The Itinerarium Burdigalense ("Bordeaux Itinerary") — also known as the Itinerarium Hierosolymitanum ("Jerusalem Itinerary") — is the oldest known Christian itinerarium. It was written by the "Pilgrim of Bordeaux", an anonymous pilgrim from Burdigala (present-day Bordeaux, France). It recounts the writer's journey to the Holy Land in the years 333 and 334 as he traveled by land through northern Italy and the Danube valley to Constantinople, then through Asia Minor and Syria to Jerusalem, and then back by way of Macedonia, Otranto, Rome, and Milan.

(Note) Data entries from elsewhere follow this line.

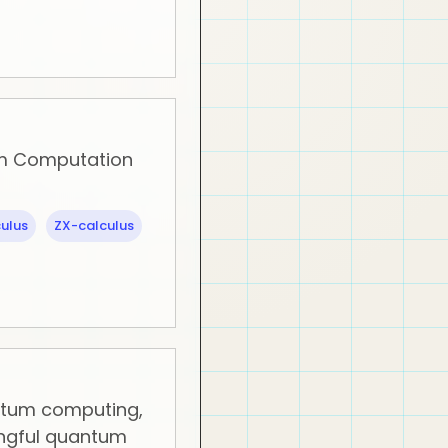
m Computation
ulus
ZX-calculus
ntum computing,
ngful quantum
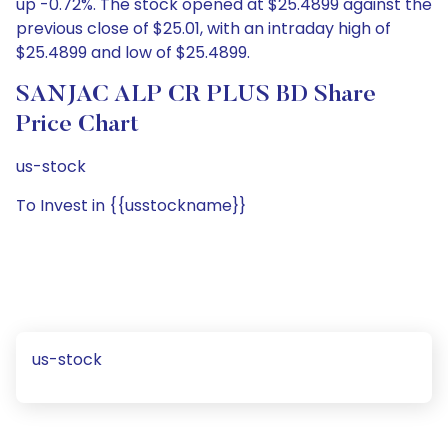
up -0.72%. The stock opened at $25.4899 against the
previous close of $25.01, with an intraday high of
$25.4899 and low of $25.4899.
SANJAC ALP CR PLUS BD Share
Price Chart
us-stock
To Invest in {{usstockname}}
us-stock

According to the Catholic Encyclopedia:
The report of his journey outside Palestine is little more than a dry enumeration of the cities through which he passed, and of the places where he stopped or changed horses, with their respective distances. For the Holy Land he also briefly notes the important events which he believes to be connected with the various places. In this he falls into some strange blunders, as when, for instance, he places the Transfiguration on Mount Olivet. Such errors, however, are also found in subsequent writers. His description of Jerusalem, though short, contains information of great value for the topography of the city.
Another reader, Jaś Elsner, notes that, a brief twenty-one years after Constantine institutionalized Christianity, "the Holy Land to which the pilgrim went had to be entirely reinvented in those years, since its main site—ancient Jerusalem—had been sacked under the Emperor Hadrian and refounded as Aelia Capitolina." Elsner found to his surprise "how swiftly a Christian author was willing implicitly to re-arrange and redefine deeply entrenched institutional norms, while none the less writing on an entirely traditional model [i.e., the established Greco-Roman genre of travel writing]."